Broadly speaking, the effect of norepinephrine on each target organ is to modify its state in a way that makes it more conducive to active body movement, often at a cost of increased energy use and increased wear and tear. This can be contrasted with the acetylcholine-mediated effects of the parasympathetic nervous system, which modifies most of the same organs into a state more conducive to rest, recovery, and digestion of food, and usually less costly in terms of energy expenditure.
The sympathetic effects of norepinephrine include:
  • In the eyes, an increase in the production of tears, making the eyes more moist, and pupil dilation through contraction of the iris dilator.
  • In the heart, an increase in the amount of blood pumped.
  • In brown adipose tissue, an increase in calories burned to generate body heat.
  • Multiple effects on the immune system. The sympathetic nervous system is the primary path of interaction between the immune system and the brain, and several components receive sympathetic inputs, including the thymus, spleen, and lymph nodes.

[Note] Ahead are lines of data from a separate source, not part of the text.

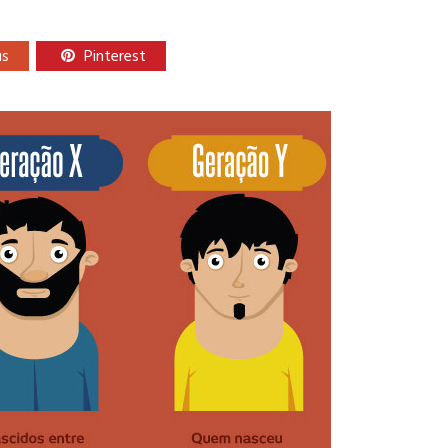
us
Pinterest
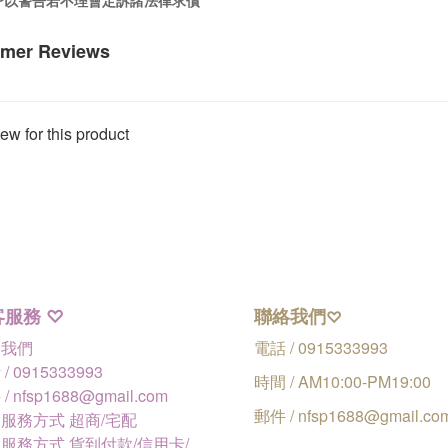
先予以警告若不理會定訴諸法律求償
mer Reviews
ew for this product
客服務
聯絡我們
♡
♡
絡我們
電話 / 0915333993
/ 0915333993
時間 / AM10:00-PM19:00
/ nfsp1688@gmail.com
郵件 / nfsp1688@gmail.co
服務方式 超商/宅配
服務方式 貨到付款/信用卡/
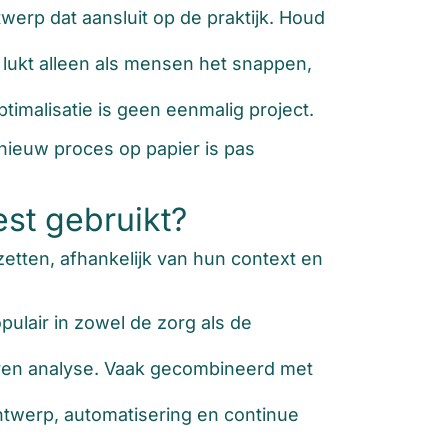
rp dat aansluit op de praktijk. Houd
 lukt alleen als mensen het snappen,
timalisatie is geen eenmalig project.
 nieuw proces op papier is pas
st gebruikt?
etten, afhankelijk van hun context en
pulair in zowel de zorg als de
even analyse. Vaak gecombineerd met
twerp, automatisering en continue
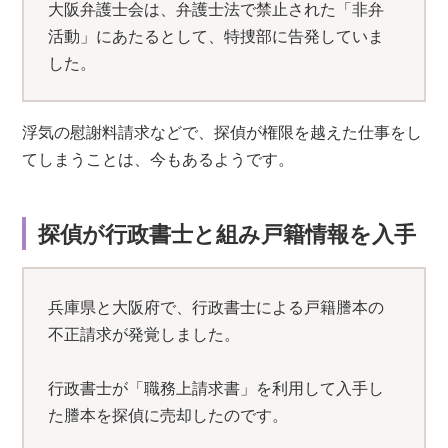
大阪弁護士会は、弁護士法で禁止された「非弁
活動」にあたるとして、特捜部に告発していま
した。
浮気の慰謝料請求などで、探偵が権限を越えた仕事をし
てしまうことは、今もあるようです。
探偵が行政書士と組み戸籍情報を入手
兵庫県と大阪府で、行政書士による戸籍謄本の
不正請求が発覚しました。
行政書士が「職務上請求書」を利用して入手し
た謄本を探偵に売却したのです。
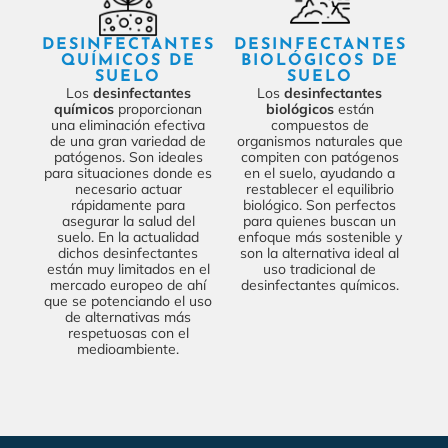
DESINFECTANTES
DESINFECTANTES
QUÍMICOS DE
BIOLÓGICOS DE
SUELO
SUELO
Los
desinfectantes
Los
desinfectantes
químicos
proporcionan
biológicos
están
una eliminación efectiva
compuestos de
de una gran variedad de
organismos naturales que
patógenos. Son ideales
compiten con patógenos
para situaciones donde es
en el suelo, ayudando a
necesario actuar
restablecer el equilibrio
rápidamente para
biológico. Son perfectos
asegurar la salud del
para quienes buscan un
suelo.
En la actualidad
enfoque más sostenible
y
dichos desinfectantes
son la alternativa ideal al
están muy limitados en el
uso tradicional de
mercado europeo de ahí
desinfectantes químicos.
que se potenciando el uso
de alternativas más
respetuosas con el
medioambiente.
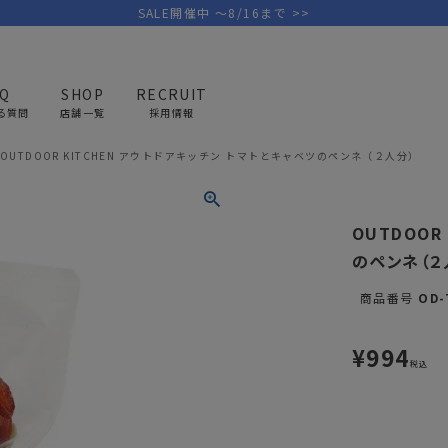
SALE開催中 ～8/16まで >>
AQ
SHOP
RECRUIT
る質問
店舗一覧
採用情報
OUTDOOR KITCHEN アウトドアキッチン トマトとキャベツのペンネ（２人分）
PICK UP BRAND
AREL
OUTDOOR
G
OUTDOOR
アウトドア
ゴ
のペンネ（２
テント/タープ
キャディバ
商品番号
OD-
ファニチャー
バッグ/ポ
GOLF
MINIMAL WORKS
CA
¥
994
ランタン/ライト
クラブケー
税込
その他の取扱ブランド一覧はこちら
寝具
ウェア/ア
キッチン
その他グッ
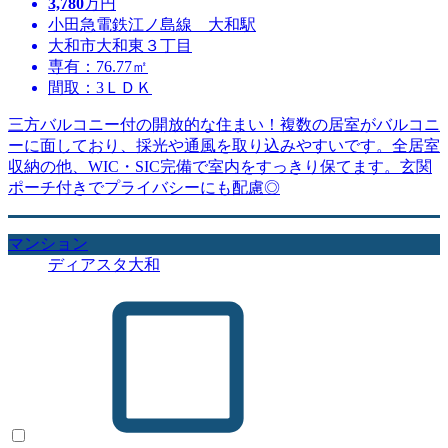
3,780
万円
小田急電鉄江ノ島線 大和駅
大和市大和東３丁目
専有：76.77㎡
間取：3ＬＤＫ
三方バルコニー付の開放的な住まい！複数の居室がバルコニ
ーに面しており、採光や通風を取り込みやすいです。全居室
収納の他、WIC・SIC完備で室内をすっきり保てます。玄関
ポーチ付きでプライバシーにも配慮◎
マンション
ディアスタ大和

However, the effects are complex, with some immune processes activated while others are inhibited.
  • In the arteries, constriction of blood vessels causes an increase in blood pressure.
  • In the kidneys, release of renin and retention of sodium in the bloodstream.
  • In the liver, an increase in production of glucose, either by glycogenolysis after a meal or by gluconeogenesis when food has not recently been consumed. Glucose is the body's main energy source in most conditions.
  • In the pancreas, increased release of glucagon, a hormone whose main effect is to increase the production of glucose by the liver.
  • In skeletal muscles, an increase in glucose uptake.
  • In adipose tissue, an increase in lipolysis, that is, conversion of fat to substances that can be used directly as energy sources by muscles and other tissues.
  • In the stomach and intestines, a reduction in digestive activity. This results from a generally inhibitory effect of norepinephrine on the enteric nervous system, causing decreases in gastrointestinal mobility, blood flow, and secretion of digestive substances.
Noradrenaline and ATP are sympathetic co-transmitters. It is found that the endocannabinoid anandamide and the cannabinoid WIN 55,212-2 can modify the overall response to sympathetic nerve stimulation, which indicates that prejunctional CB1 receptors mediate the sympatho-inhibitory action. Thus cannabinoids can inhibit both the noradrenergic and purinergic components of sympathetic neurotransmission.